Abstract: In this paper a method is proposed for identification of Roman, Devanagari, Kannada, Tamil, Telugu and Malayalam scripts at text block level using features of Correlation property of Gray Level Co-occurrence Matrix (GLCM) and multi resolutionality of Discrete Wavelet Transform (DWT) of input handwritten document text blocks. The two-dimensional DWT extracts spatial features and Correlation of GLCM is used to extract texture features. Typically it can be observed that the patterns of any handwritten text block encompass spatial texture primitives.  Therefore, the primary aim of this paper is to show the efficiency of DWT and Correlation of GLCM in describing the handwritten text blocks of six Indian scripts.
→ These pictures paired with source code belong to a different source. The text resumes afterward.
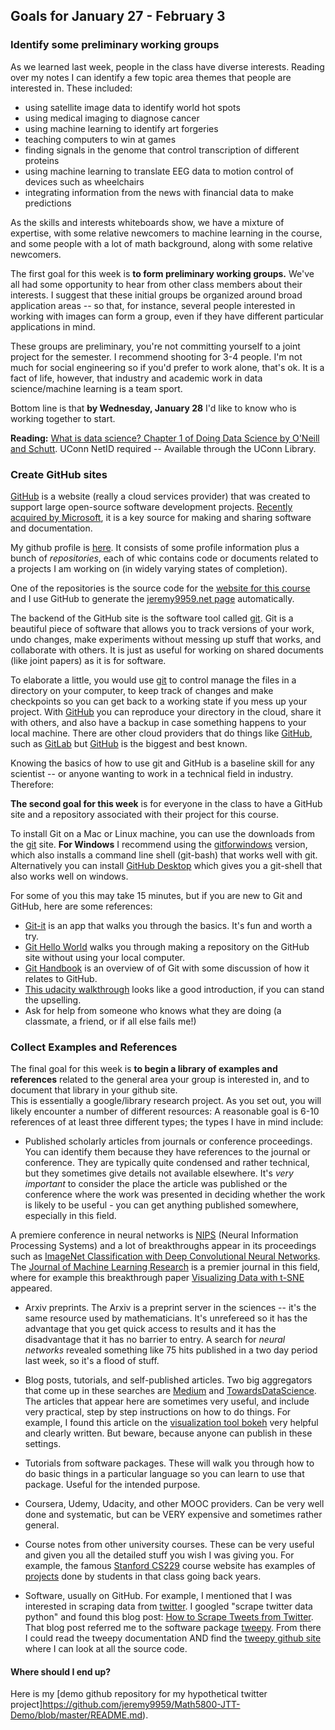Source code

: ## Goals for January 27 - February 3

### Identify some preliminary working groups

As we learned last week, people in the class have diverse interests.  Reading over my notes
I can identify a few topic area themes that people are interested in.  These included:

- using satellite image data to identify world hot spots
- using medical imaging to diagnose cancer
- using machine learning to identify art forgeries
- teaching computers to win at games
- finding signals in the genome that control transcription of different proteins
- using machine learning to translate EEG data to motion control of devices such as wheelchairs
- integrating information from the news with financial data to make predictions

As the skills and interests whiteboards show, we have a mixture of expertise, with some relative newcomers
to machine learning in the course, and some people with a lot of math background, along with some relative
newcomers.  

The first goal for this week is **to form preliminary working groups.**  We've all had some opportunity
to hear from other class members about their interests.  I suggest that these initial groups be organized
around broad application areas -- so that, for instance, several people interested in working with images
can form a group, even if they have different particular applications in mind.   

These groups are preliminary, you're not committing yourself to a joint project for the semester.  I recommend
shooting for 3-4 people. I'm not much for social engineering so if you'd prefer to work alone, that's ok.  It is a fact of life, however, that industry and academic work in data science/machine learning is a team sport.

Bottom line is that **by Wednesday, January 28** I'd like to know who is working together to start.

**Reading:** [What is data science? Chapter 1 of Doing Data Science by O'Neill and Schutt](https://learning.oreilly.com/library/view/doing-data-science/9781449363871/ch01.html).  UConn NetID required -- Available through the UConn Library.


### Create GitHub sites 

[GitHub](http://www.github.com) is a website (really a cloud services provider) that was created to support large open-source software development projects.  [Recently acquired by Microsoft](https://news.microsoft.com/2018/06/04/microsoft-to-acquire-github-for-7-5-billion/), it is a key source for making and sharing software and documentation.  

My github profile is [here](https://github.com/jeremy9959).  It consists of some profile information plus
a bunch of *repositories*, each of whic contains code or documents related to a  projects I am working on 
(in widely varying states of completion).  

One of the repositories is the source code for the
[website for this course](https://github.com/jeremy9959/Math-5800-Spring-2020) and I use GitHub to generate
the [jeremy9959.net page](http://jeremy9959.net) automatically.

The backend of the GitHub site is the software tool called [git](https://git-scm.com).  Git is a beautiful piece
of software that allows you to track versions of your work, undo changes, make experiments without messing up stuff
that works, and collaborate with others.  It is just as useful for working on shared documents (like joint papers)
as it is for software.  

To elaborate a little, you would use [git](https://git-scm.com) to control manage the files in a directory on
your computer, to keep track of changes and make checkpoints so you can get back to a working state if you mess
up your project.  With [GitHub](http://github.com) you can reproduce your directory in the cloud, share it with others,
and also have a backup in case something happens to your local machine.  There are other cloud providers
that do things like [GitHub](http://github.com), such as [GitLab](http://gitlab.com) but [GitHub](http://github.com)
is the biggest and best known.

Knowing the basics of how to use git and GitHub is a baseline skill for any scientist -- or anyone wanting to work in a technical field in industry.  Therefore:

**The second goal for this week** is for everyone in the class to have a GitHub site and a repository associated with
their project for this course.  



To install Git on a Mac or Linux machine, you can use the downloads from the [git](http://www.git-scm.com) site.
**For Windows** I  recommend using the [gitforwindows](https://gitforwindows.org) version, which 
also installs a command line shell (git-bash) that works well with git.  
Alternatively you can install [GitHub Desktop](http://desktop.github.com) which gives you a git-shell 
that also works well on windows.

For some of you this may take 15 minutes, but if you are new to Git and GitHub, here are some references:

- [Git-it](https://github.com/jlord/git-it-electron) is an app that walks you through the basics.  It's fun
and worth a try.  
- [Git Hello World](https://guides.github.com/activities/hello-world/) walks you through making a repository
on the GitHub site without using your local computer.
- [Git Handbook](https://guides.github.com/introduction/git-handbook/) is an overview of of Git with some discussion
of how it relates to GitHub.
- [This udacity walkthrough](https://blog.udacity.com/2015/06/a-beginners-git-github-tutorial.html) looks like a good
introduction, if you can stand the upselling.
- Ask for help from someone who knows what they are doing (a classmate, a friend, or if all else fails me!)

### Collect Examples and References

The final goal for this week is **to begin a library of examples and references** related to the general
area your group is interested in, and to document that library in your github site.  
This is essentially a google/library research project.  As you set out, you will likely encounter a number
of different resources: A reasonable goal is 6-10 references of at least three different types; 
the types I have in mind include:

- Published scholarly articles from journals or conference proceedings. You can identify them because they have references to the journal or conference. They are typically quite condensed and  rather technical, but they sometimes give details not available elsewhere. It's *very important* to consider the place the article was published or the conference where the work was presented in deciding whether the work is likely to be useful - you can get anything published somewhere, especially in this field. 

A premiere conference in neural networks is [NIPS](https://papers.nips.cc/) (Neural Information Processing Systems) and a 
lot of breakthroughs appear in its proceedings such as [ImageNet Classification with Deep Convolutional Neural Networks](https://papers.nips.cc/paper/4824-imagenet-classification-with-deep-convolutional-neural-networks.pdf).  The [Journal of Machine Learning Research](http://www.jmlr.org/) is a premier journal in this field, where for example this breakthrough paper [Visualizing Data with t-SNE](http://www.jmlr.org/papers/volume9/vandermaaten08a/vandermaaten08a.pdf) appeared.

- Arxiv preprints.  The Arxiv is a preprint server in the sciences -- it's the same resource used by mathematicians. It's
unrefereed so it has the advantage that you get quick access to results and it has the disadvantage that it has no
barrier to entry.  A search for *neural networks* revealed something like 75 hits published in a two day period 
last week, so it's a flood of stuff.

- Blog posts, tutorials, and self-published articles.  Two big aggregators that come up in these searches are [Medium](http://www.medium.com) and [TowardsDataScience](https://towardsdatascience.com/).  The articles that appear here are sometimes very useful, 
and include very practical, step by step instructions on how to do things. For example, I found this article
on the [visualization tool bokeh](https://towardsdatascience.com/data-visualization-with-bokeh-in-python-part-one-getting-started-a11655a467d4) very helpful and clearly written.  But beware, because anyone can publish in these settings.

- Tutorials from software packages.  These will walk you through how to do basic things in a particular language so you can learn to use that package.  Useful for the intended purpose.

- Coursera, Udemy, Udacity, and other MOOC providers.  Can be very well done and systematic, but
can be VERY expensive and sometimes rather general.

- Course notes from other university courses.  These can be very useful and given you all the detailed stuff you wish I was
giving you.  For example, the famous [Stanford CS229](http://http://cs229.stanford.edu/)  course website has examples
of [projects](http://cs229.stanford.edu/projects.html) done by students in that class going back years.

- Software, usually on GitHub.  For example, I mentioned that I was interested in scraping data from [twitter](http://twitter.com).  I googled "scrape twitter data python" and found this blog post: [How to Scrape Tweets from Twitter](https://towardsdatascience.com/how-to-scrape-tweets-from-twitter-59287e20f0f1). That blog post referred me to the software package
[tweepy](http://www.tweepy.org).  From there I could read the tweepy documentation AND find the [tweepy github site](https://github.com/tweepy/tweepy) where I can look at all the source code.

#### Where should I end up?

Here is my [demo github repository for my hypothetical twitter project]https://github.com/jeremy9959/Math5800-JTT-Demo/blob/master/README.md).
















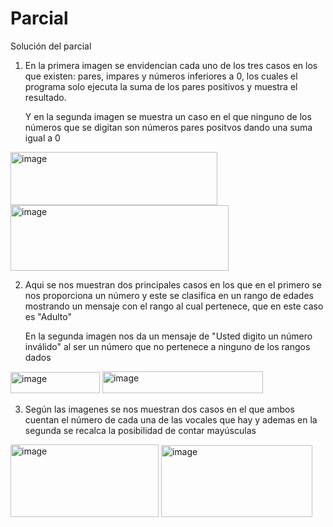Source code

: # Parcial
Solución del parcial

1. En la primera imagen se envidencian cada uno de los tres casos en los que existen: pares, impares y números inferiores a 0, los cuales el programa solo ejecuta la suma de los pares positivos y muestra el resultado.
   
   Y en la segunda imagen se muestra un caso en el que ninguno de los números que se digitan son números pares positvos dando una suma igual a 0

<img width="331" height="85" alt="image" src="https://github.com/user-attachments/assets/a1bd448b-9de0-4972-bd1f-c6b4f6259229" />
<img width="349" height="105" alt="image" src="https://github.com/user-attachments/assets/d5f4aeb1-aa2f-47aa-ab1b-ed8545d717e6" />


2. Aqui se nos muestran dos principales casos en los que en el primero se nos proporciona un número y este se clasifica en un rango de edades mostrando un mensaje con el rango al cual pertenece, que en este caso es "Adulto"

   En la segunda imagen nos da un mensaje de "Usted digito un número inválido" al ser un número que no pertenece a ninguno de los rangos dados
<img width="143" height="34" alt="image" src="https://github.com/user-attachments/assets/dab7d112-07b1-4c59-8a75-6ca80a6eeb2c" />
<img width="257" height="35" alt="image" src="https://github.com/user-attachments/assets/23038074-66d6-457c-930f-3b2c87b9e4a5" />


3. Según las imagenes se nos muestran dos casos en el que ambos cuentan el número de cada una de las vocales que hay y ademas en la segunda se recalca la posibilidad de contar mayúsculas
<img width="237" height="116" alt="image" src="https://github.com/user-attachments/assets/50c344c6-a58c-4b70-b8e7-7a8567dfcda5" />
<img width="242" height="115" alt="image" src="https://github.com/user-attachments/assets/a6fd2661-9dc9-4fa6-a25c-674fcfc6041a" />




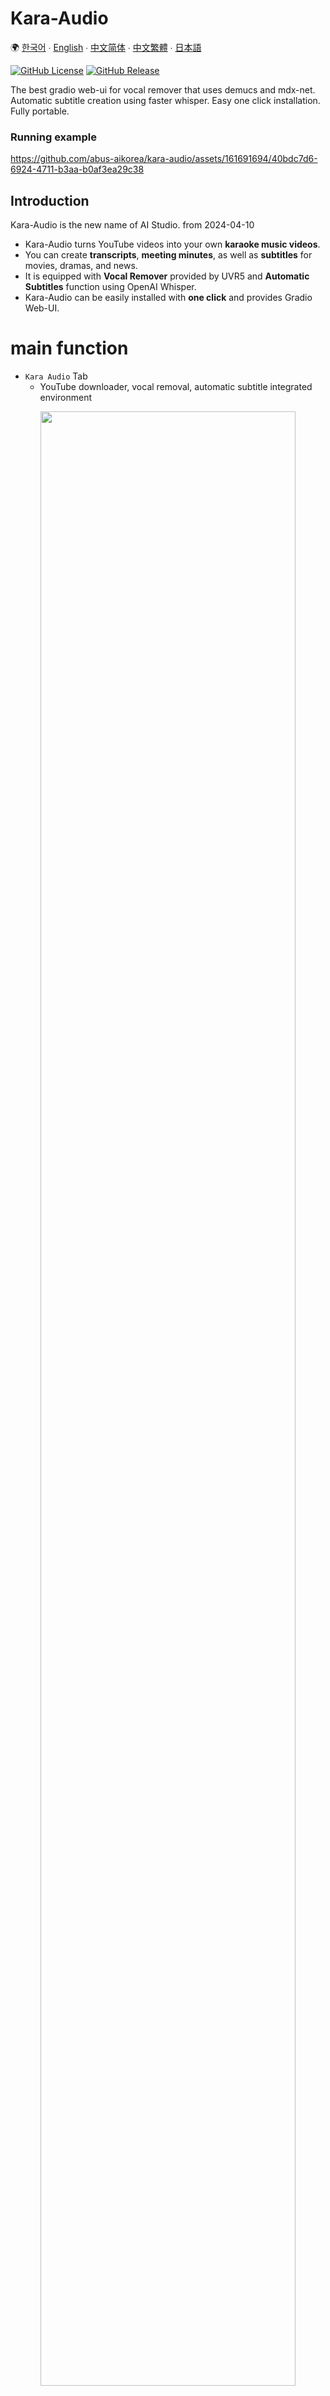 # Kara-Audio

🌍 [한국어](docs/README.kor.md) ∙ [English](docs/README.eng.md) ∙ [中文简体](docs/README.zh.md) ∙ [中文繁體](docs/README.tw.md) ∙ [日本語](docs/README.jpn.md)

[![GitHub License](https://img.shields.io/github/license/abus-aikorea/kara-audio)](LICENSE)
[![GitHub Release](https://img.shields.io/github/v/release/abus-aikorea/kara-audio)](https://github.com/abus-aikorea/kara-audio/releases)

The best gradio web-ui for vocal remover that uses demucs and mdx-net. 
Automatic subtitle creation using faster whisper. Easy one click installation. Fully portable.


### Running example

https://github.com/abus-aikorea/kara-audio/assets/161691694/40bdc7d6-6924-4711-b3aa-b0af3ea29c38




## Introduction
Kara-Audio is the new name of AI Studio. from 2024-04-10

* Kara-Audio turns YouTube videos into your own **karaoke music videos**.
* You can create **transcripts**, **meeting minutes**, as well as **subtitles** for movies, dramas, and news.
* It is equipped with **Vocal Remover** provided by UVR5 and **Automatic Subtitles** function using OpenAI Whisper.
* Kara-Audio can be easily installed with **one click** and provides Gradio Web-UI.



# main function

  * `Kara Audio` Tab
      - YouTube downloader, vocal removal, automatic subtitle integrated environment

<p align="center">
  <img style="width: 90%; height: 90%" src="docs/images/main_page.eng.png?raw=true" alt=""/>
</p>  

  * `Demixing` Tab
    - Vocal separation, Reverb/Echo removal
    - MDX-Net, Demucs model support
    - Supports 3 audio outputs (wav, flac, mp3)

  * `Subtitle` Tab
    - Voice recognition, Automatic subtitles (srt, vtt, txt)
    - Supports over 90 languages (English, Japanese, French, German, Chinese, 한국어)



## Key-Features
* You can download YouTube videos (mp4, webm) and save them as audio files (mp3, wav, flac).
* We provide vocal remover. Uses **MDX-Net** and **Demucs**.
* Automatic subtitle creation is possible through AI voice recognition. It uses OpenAI’s high-performance voice recognition engine, **Whisper**.
* Whisper supports over 90 languages, including Japanese, Korean, English, Chinese, French, and Spanish.
* **One-click installation**. Once installed, you can use it **permanently** at no additional cost. (※ Free version has **30 minute limit** on usage time)
* Provides **Web-UI**. Google Chrome browser is recommended.


## Running Environment
* OS : Windows 10/11 (64bits) **※ Linux, Mac OS is not supported.**
* CPU: Intel Processor 2GHz or faster (or equivalent compatible)
* RAM: 16GB or more
* HDD: At least 20GB of free space during installation
* GPU: NVIDIA graphics card supporting CUDA 12.3 is recommended. VRAM 6GB or more.
* Internet connection required (installation)


## Installing and running

### step 1. Package preparation
* A. Paid version
    + Unzip the compressed file (**kara-audio-x.zip**) included in the USB to an appropriate location on your computer.
    + Or, copy the already unzipped folder (**kara-audio-x**) to an appropriate location on your computer.

* B. Free version
  + Download and unzip the latest release ( **Source code (zip)** ) from [![GitHub Release](https://img.shields.io/github/v/release/abus-aikorea/kara-audio)](https://github.com/abus-aikorea/kara-audio/releases)
  + Or, download source code with git clone

```bash
git clone https://github.com/abus-aikorea/kara-audio.git
```

### step 2. How to install and run

0. Before installation
   - Run Windows Update to update the system to the latest status.
   - Update the NVIDIA Graphic Driver to the latest status.

1. Run `configure.bat`
     * Install ffmpeg and CUDA (if using an NVIDIA GPU) and the Windows SDK on Windows.
     * Installation requires an Internet connection and may take more than an hour depending on your computer specifications.
     * Never close the Windows-Command window during installation. (If the operation appears to have stopped, press the space bar occasionally)
     * If an error occurs during installation, we recommend running uninstall.bat and starting again from the beginning.
     * configure.bat only needs to be run once.

2. Run `start.bat`
     * Start Kara-Audio. Web-UI will run automatically.
     * When running for the first time, install Kara-Audio first.
     * Installation requires an Internet connection and may take more than an hour depending on your computer specifications.
     * Never close the Windows-Command window during installation. (If the operation appears to have stopped, press the space bar occasionally)
     * If an error occurs during installation, delete the installer_files folder and run start.bat again.

    #### When the browser does not run automatically
     * Close the Windows-Commnad window and run start.bat again or
     * Run the browser directly and enter the address displayed in the Windows-Command window (e.g. **http://127.0.0.1:7894** ) into the address bar.


### step 3. How to uninstall
* Run `uninstall.bat`
  * Remove installer_files . 
  * Remove the ffmepg, CUDA packages and Windows SDK installed on Windows (if selected)

* Kara-Audio has a **portable** installation as standard. To uninstall the program, deleting the installation folder is sufficient.


## Tips for use

1. About Demixer
   - Facebook Research's Demucs models (htdemucs, htdemucs_6s, htdemucs_ft, mdx_extra) all show good performance.
   - Demucs runs quite well even on low-end PCs (8GB of RAM).
   - In MDX-Net, UVR-MDX-NET-Voc_FT, Kim_Vocal_2, UVR_MDXNET_KARA_2, etc. show good performance.
   - MDX-Net models only operate on high-end PCs (RAM 16GB or more).
   - Try using the models one by one and find one that suits your purpose.
   - We recommend using the latest NVIDIA GPU (VRAM 6GB or higher). Out-of-memory errors may occur if VRAM is insufficient.

2. About Whisper
   - Large-V2 model is best. The rest have poor recognition rates.
   - If the audio language is 'Korean', it is best to set the Whisper language to 'Korean' as well.
   - When the audio language is 'Korean', if you set the Whisper language to 'Japanese', 'Japanese' will be output, but the accuracy will be low. (Google Translator is better.)
   - The **Denoise** option removes noise using the MDX-Net model. Voice recognition results may improve. (Use only on high-end PC)
   - 

## Caution!!
When Windows Defender mistakenly recognizes a batch file as a Trojan, this is often called a 'False Positive'. To solve this problem, you can go through the following steps:

1. File exception handling: In Windows Defender, you can set certain files or processes to skip security scanning. To do this, follow the steps below:
   * Click the ‘Start’ button and go to ‘Settings’.
   * Click ‘Update & Security’.
   * Select ‘Windows Security’ and go to ‘Virus & threat protection’.
   * Click ‘Manage Virus & Threat Protection Settings’.
   * Select 'Add exception' in 'Virus & threat protection settings'.
   * Select 'File or Folder', find the batch file in question and add it as an exception.
2. Temporarily disable Windows Defender: This may be a temporary solution. However, you must be careful when using this method as it may expose your computer to other threats.
3. Report the problem to anti-virus software: If you are sure that the file is not a Trojan horse, you can report it to Microsoft as a False Positive. Microsoft will review this and take any necessary action.


## Contact us
* e-mail: <abus.aikorea@gmail.com>
* homepage(Korean): <https://slashpage.com/abus>
* 네이버 스마트스토어(korean): <https://smartstore.naver.com/abus/category/ALL?cp=1>
* Coupang(Korean): <https://www.coupang.com/vp/products/7875503674>
* Amazon(US): <https://www.amazon.com/dp/B0CTQQDPXT>
* Amazon(Japan): <https://www.amazon.co.jp/dp/B0CTHT2JH3>


## YouTube
* Product Information: <https://youtu.be/heEN4UIQLjc>
* Automatic Subtitle∙Translation: <https://youtu.be/uQ14hoEiI4c?si=Io9K_vIDYyeu9Z8_>
* Home Karaoke: <https://youtube.com/playlist?list=PLwx5dnMDVC9bVxfGo58U-R-w3fUHqwiD6&si=TZBh5AFjcr7_dyiI>
  

## Credits
* UVR5: <https://github.com/Anjok07/ultimatevocalremovergui>
* FacebookResearch Demucs: <https://github.com/facebookresearch/demucs>
* OpenAI Whisper: <https://github.com/openai/whisper>
* Faster-Whisper: <https://github.com/SYSTRAN/faster-whisper>
* yt-dlp: <https://github.com/yt-dlp/yt-dlp>
* gradio: <https://github.com/gradio-app/gradio>


## Copyright
<img src="docs/images/ABUS-logo.jpg" width="100" height="100"> by [ABUS](https://slashpage.com/abus)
Exhaustive experimentations were conducted on a dataset of 100 text blocks of each script, with bi-script and tri-script combinations of  six scripts and script recognition is carried out using three classifiers namely nearest neighbor (NN), LDA and SVM. Using SVM classifier average script classification accuracy achieved in case of bi-script and tri-script combinations are 96.4333% and 93.9833% respectively.

 

Keywords: Bilingual, Trilingual, Script Recognition, Discrete Wavelet Transform, Correlation of Gray Level Co-occurrence Matrix, texture features, text block level, Nearest Neighbor, Linear Discriminant Analysis,  support vector machine classifier.